Antonio Rancati per le decine di incontri pubblici e privati con cui istituzionalizza Pcup, giorno dopo giorno, come pratica virtuosa per cambiare effettivamente il mondo, Giovanni Melotti, che tra tante grandi responsabilità non si fa sfuggire il più piccolo dettaglio di Pcup, raddrizzando decisioni cruciali, Jacopo Ferraris per raccontare la nostra visione meglio di noi stessi, muovendo le montagne.
Un ringraziamento speciale va ad Aquarium Ventures, per il suggerimento di usare il crowdfunding come strumento di finanziamento, l'oculata scelta dei fornitori di questa campagna e la loro gestione, e l'anticipo delle nostre spese».

Nel corso di due mesi di campagna Pcup è stato adottato nei locali di Novara e Arona, sul Lago Maggiore, ed è stato presentato a una serie di interlocutori: a Rimini agli operatori turistici della riviera romagnola, all’amministrazione comunale di Matera, città Capitale europea della cultura 2019, e ancora al quinto Forum del lusso possibile a Porto Cervo, a fianco dei presidenti delle regioni Liguria e Sardegna, Giovanni Toti e Christian Solinas.
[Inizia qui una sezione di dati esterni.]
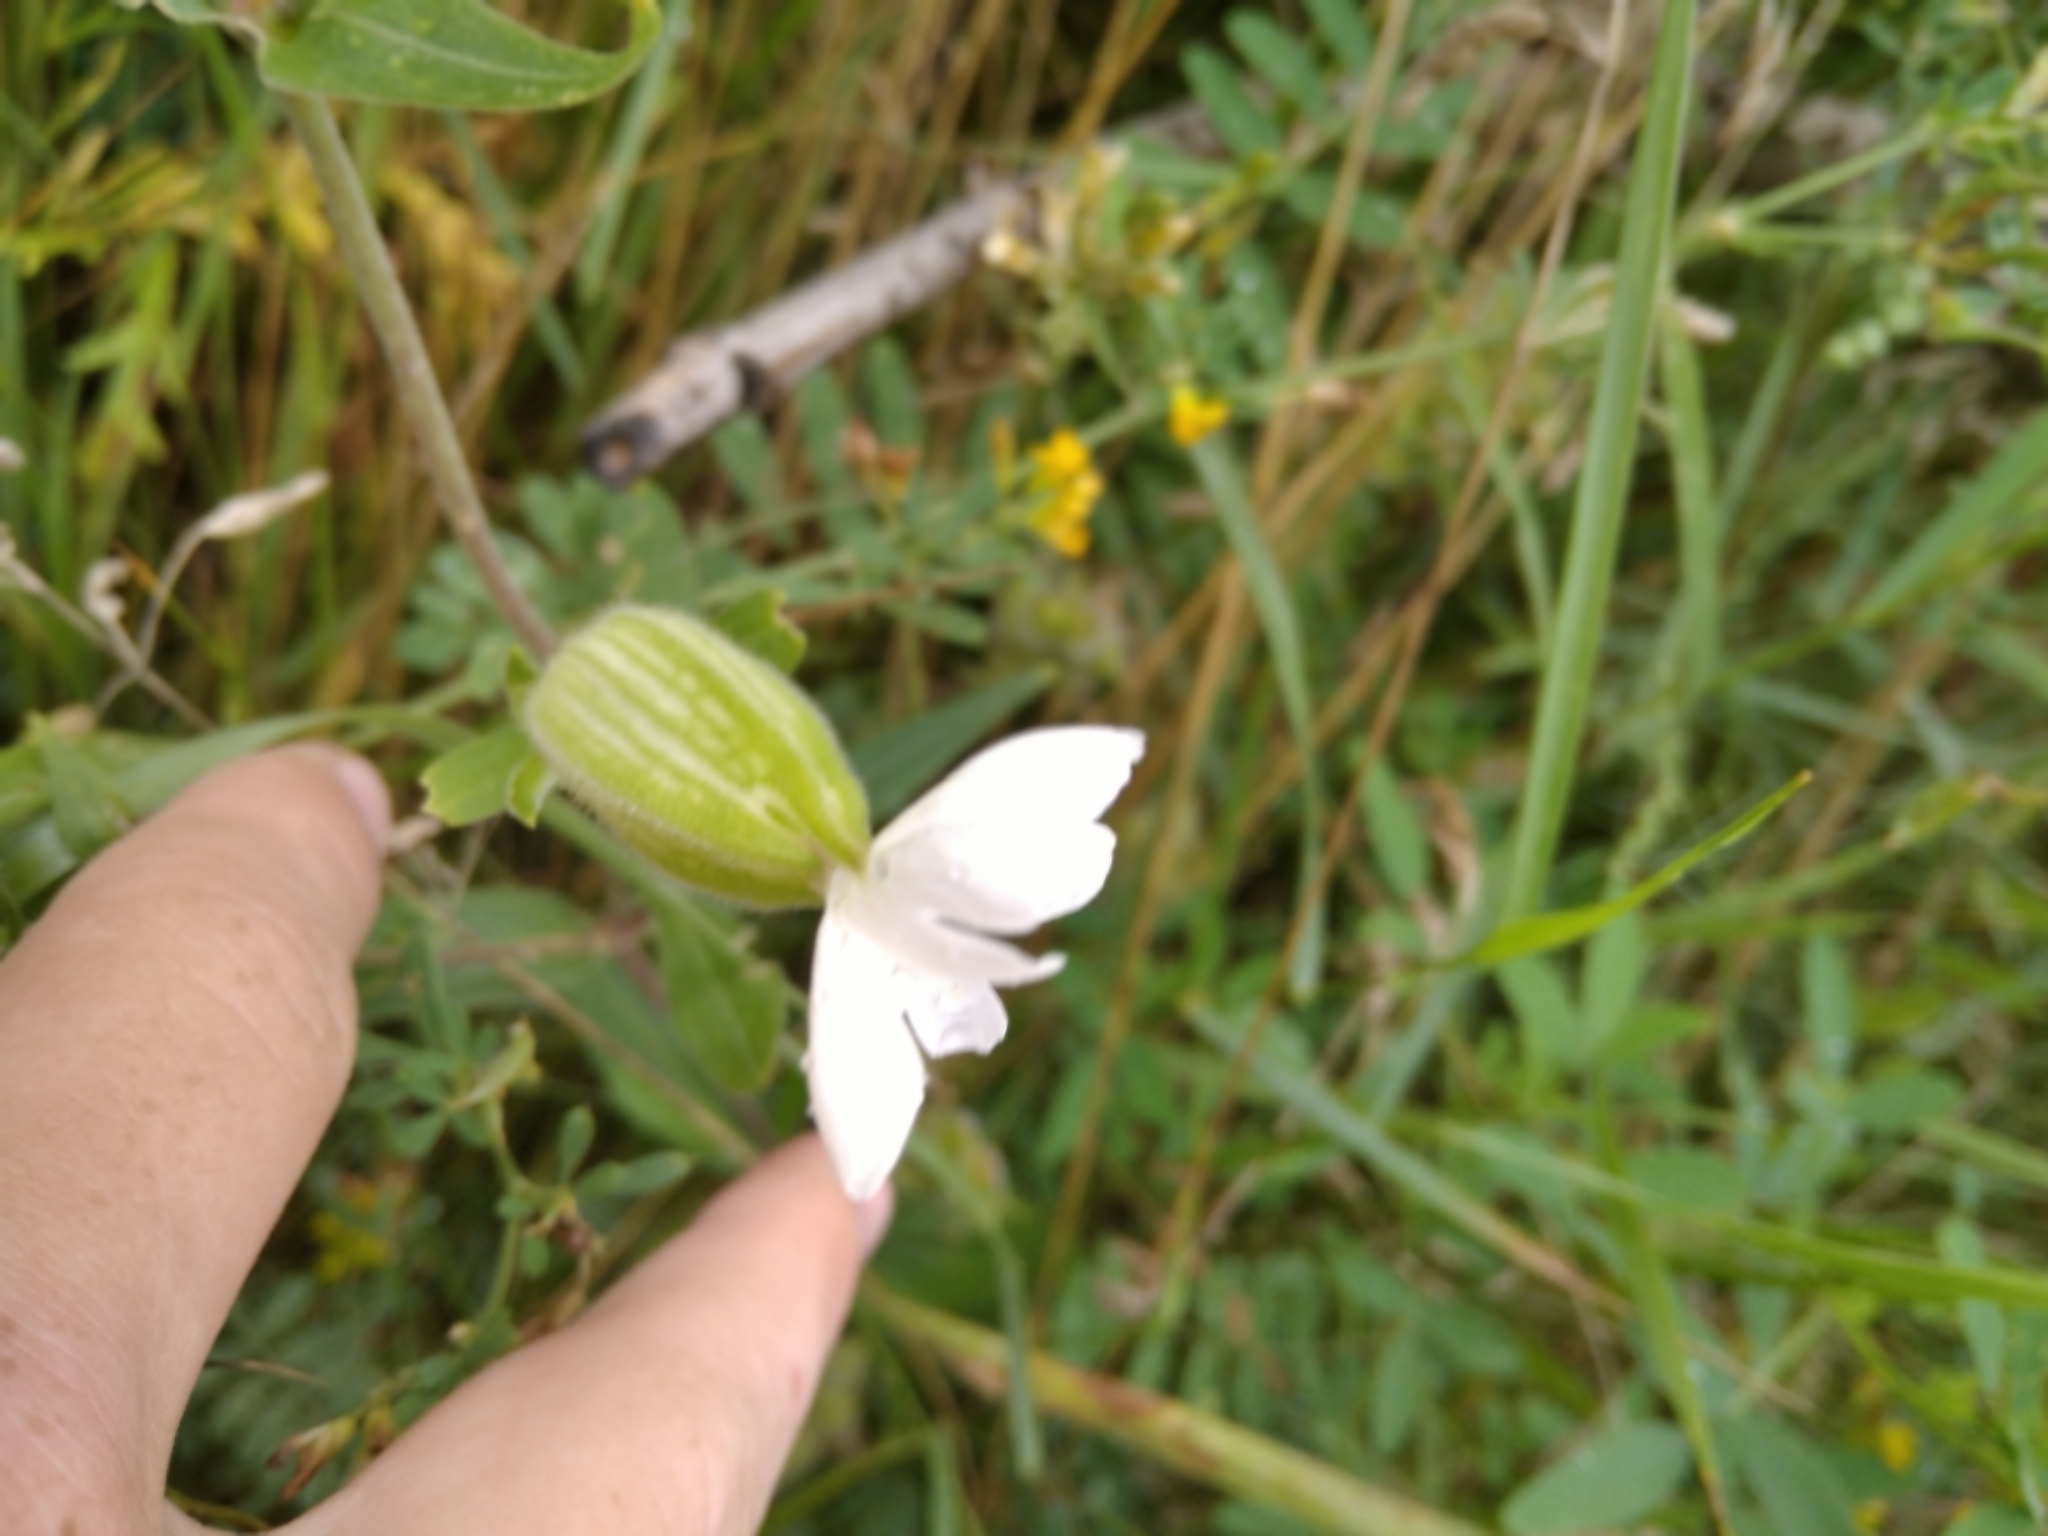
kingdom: Plantae
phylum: Tracheophyta
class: Magnoliopsida
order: Caryophyllales
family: Caryophyllaceae
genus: Silene
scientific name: Silene latifolia
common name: White campion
Ovunque ha suscitato grande interesse.

Pcup, il cui nome è la sintesi di “public cup”, è un bicchiere in silicone dotato di un chip montato sul fondo. Il silicone dona al bicchiere flessibilità, in linea con le normative sulla sicurezza (a differenza del vetro e della plastica rigida), e lo rende adatto ai grandi eventi, dai concerti agli stadi. La sua “anima” digitale lo trasforma in un device dell’Internet of Things: i clienti possono collegare chip e smartphone e pagare online saltando la fila alla cassa; i promotori possono raccogliere dati preziosi sulle abitudini di consumo. Ogni consumazione è conteggiata su uno schermo che mostra in tempo reale quanti bicchieri usa e getta (e quanta plastica) vengono risparmiati.
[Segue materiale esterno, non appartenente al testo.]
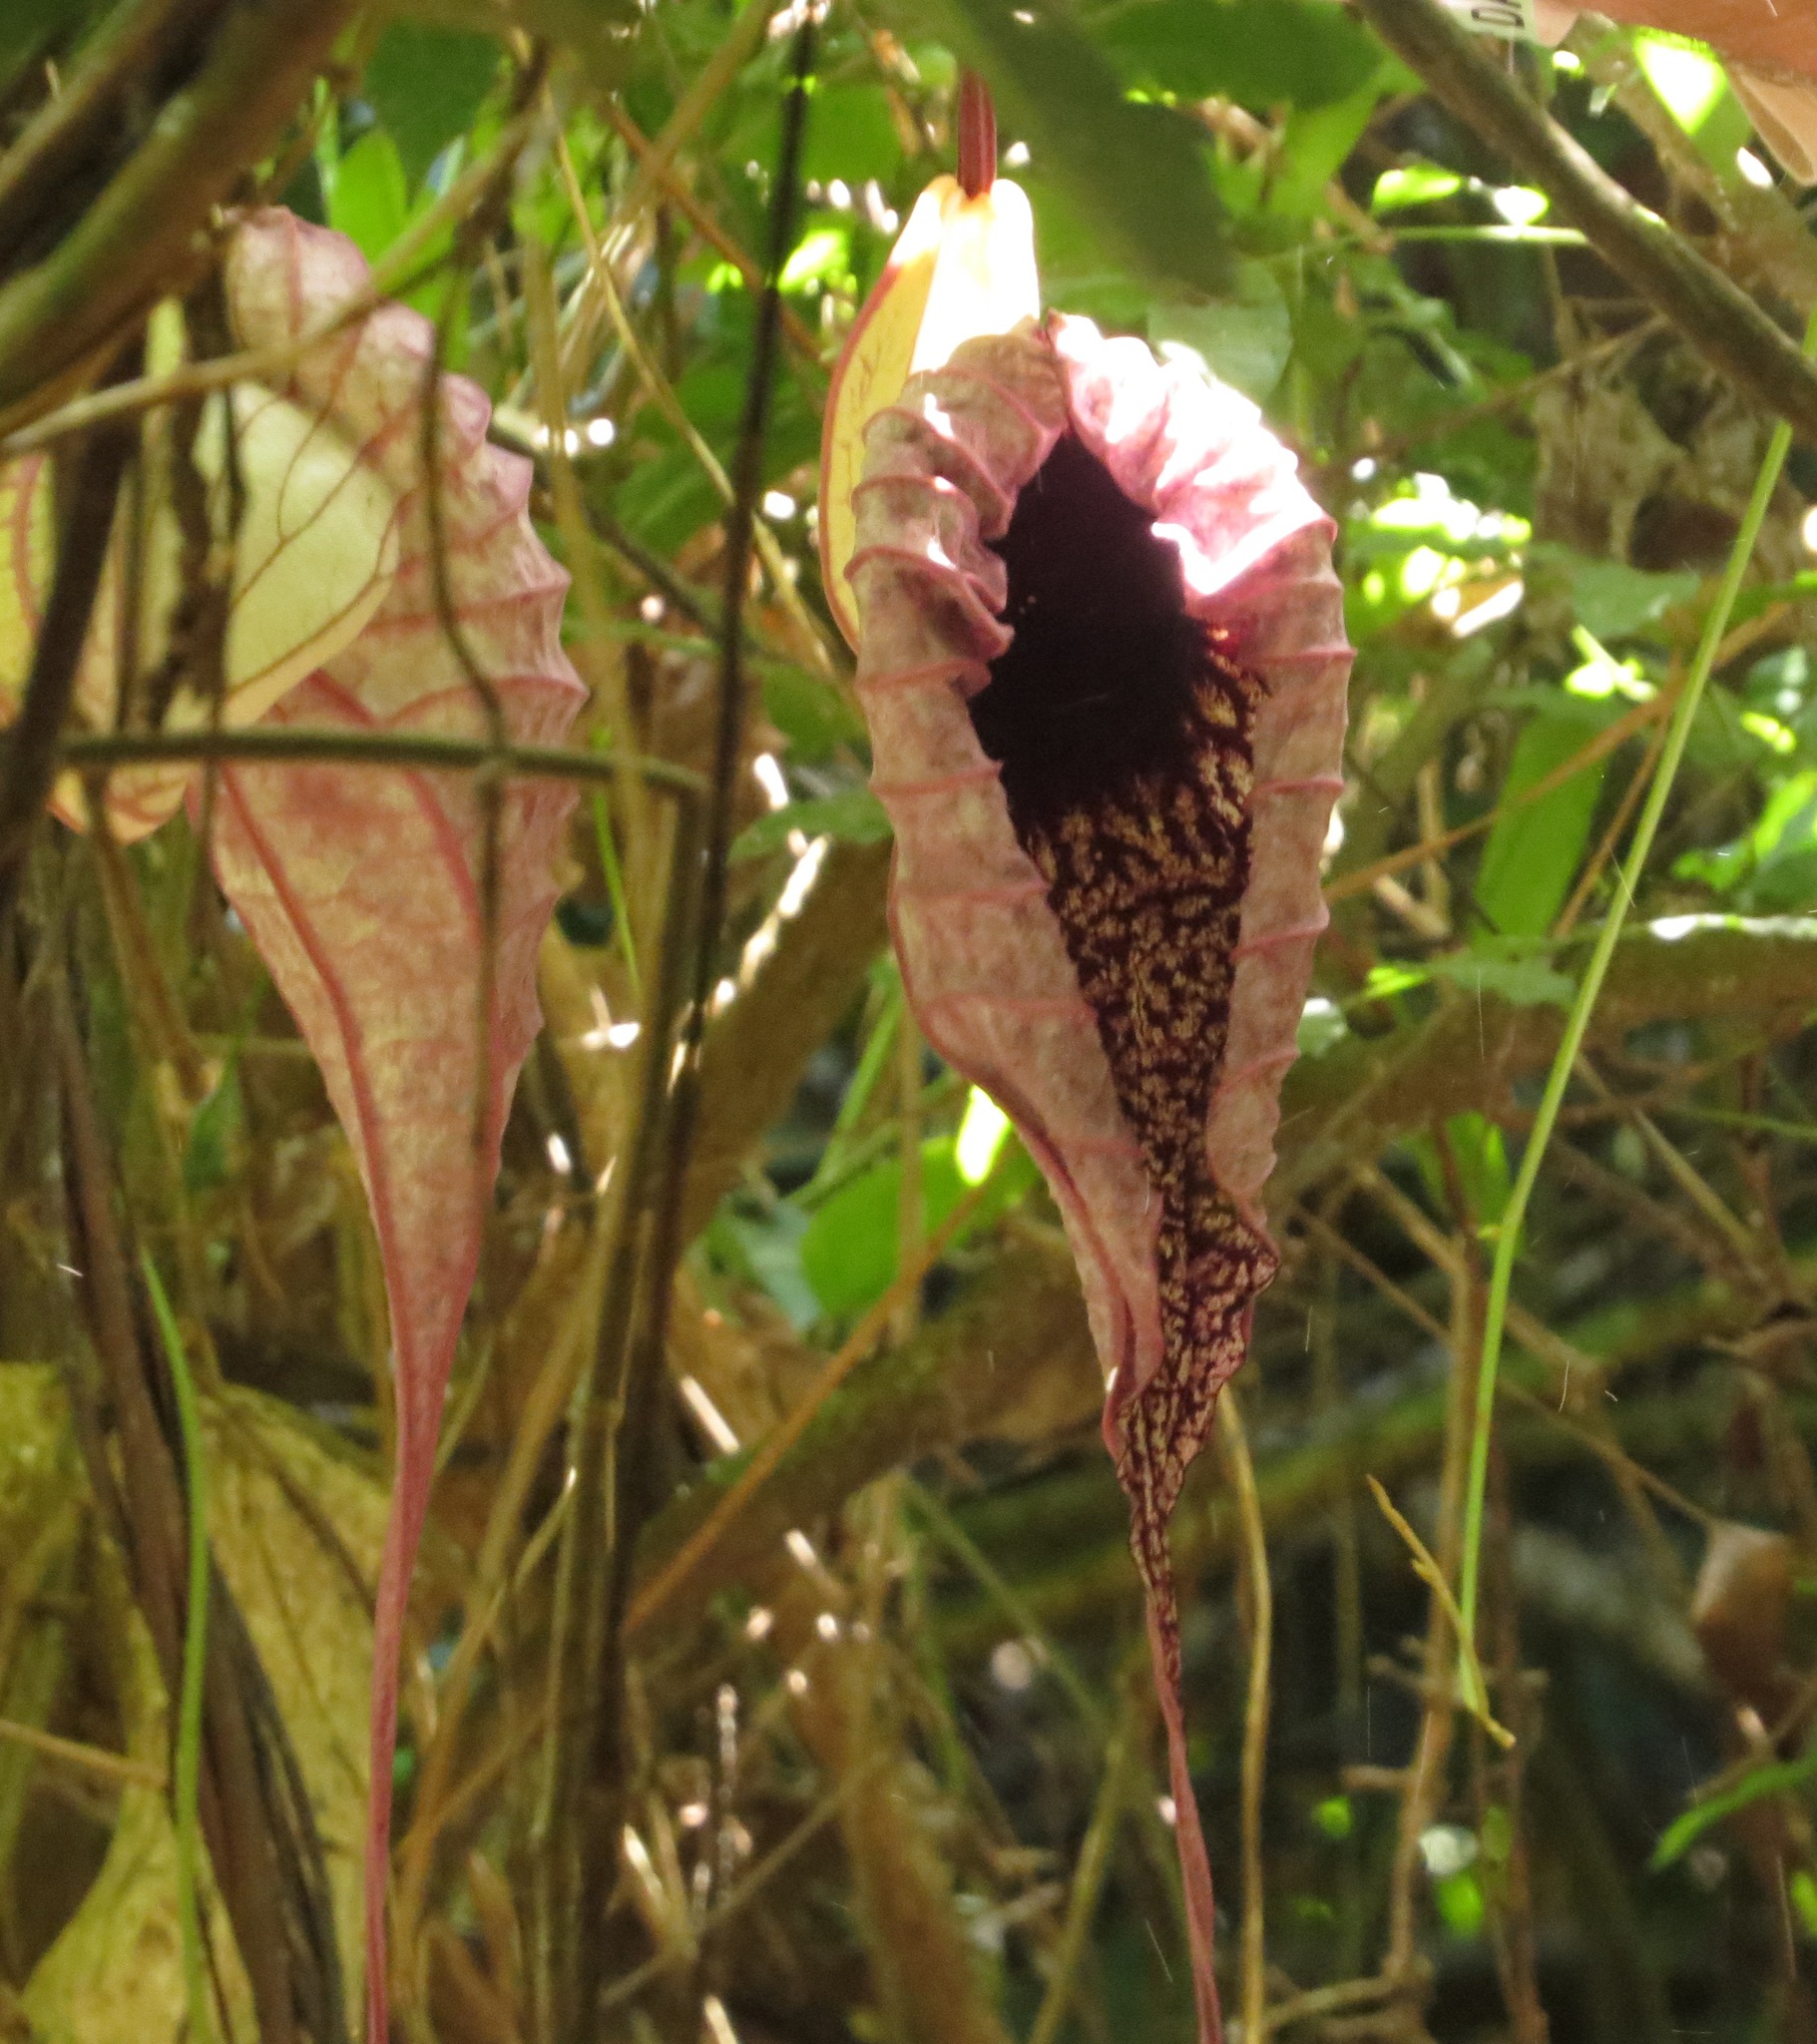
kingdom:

È il vuoto a rendere il modello di business più diffuso per chi adotta Pcup. All’ingresso dell’evento il cliente riceve un bicchiere pagando una cauzione che, se sceglie di riconsegnarlo all’uscita, gli viene restituita. Ma l’avventore può anche decidere di portare a casa l’oggetto, che si trasforma così in un gadget da conservare.
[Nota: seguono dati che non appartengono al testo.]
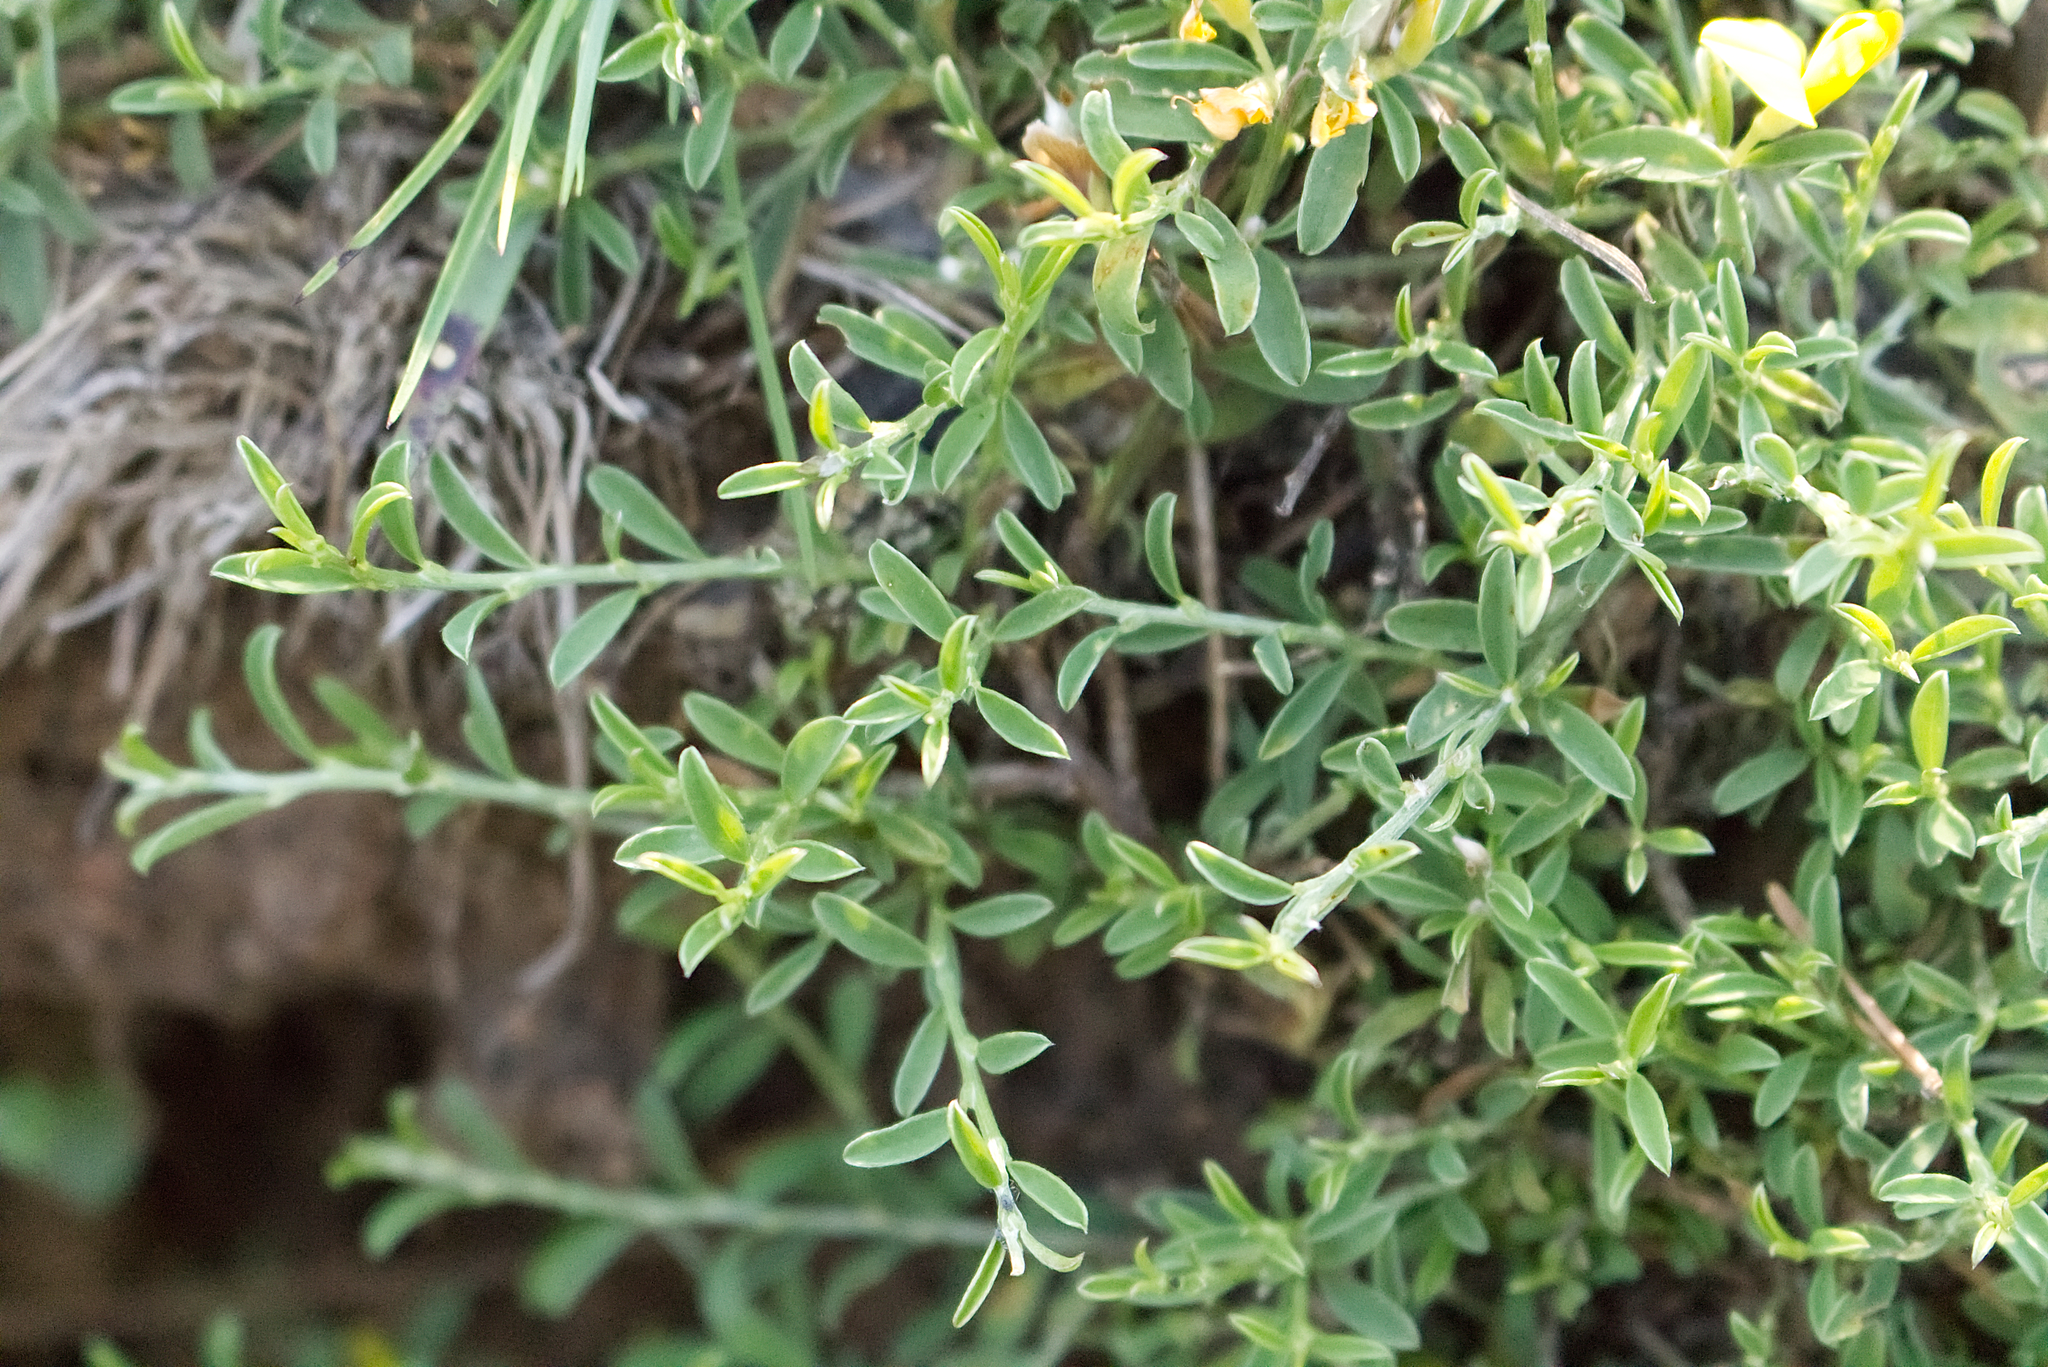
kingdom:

Per ordinare da bere si può seguire il metodo tradizionale, pagando alla cassa in contanti, oppure quello immateriale: si scarica la app Pcup, ci si registra e si accosta lo smartphone al chip. Da quel momento il bicchiere è collegato al proprio profilo, che può essere ricaricato di una somma di denaro da qualsiasi carta. Per ordinare basta scegliere la bevanda dal listino nella app e presentarsi al bancone, saltando la fila alla cassa. Il barista appoggia il bicchiere a un lettore che gli comunica l’ordine e finalizza il pagamento. Il cliente può disconnettere quando vuole il bicchiere dal suo profilo.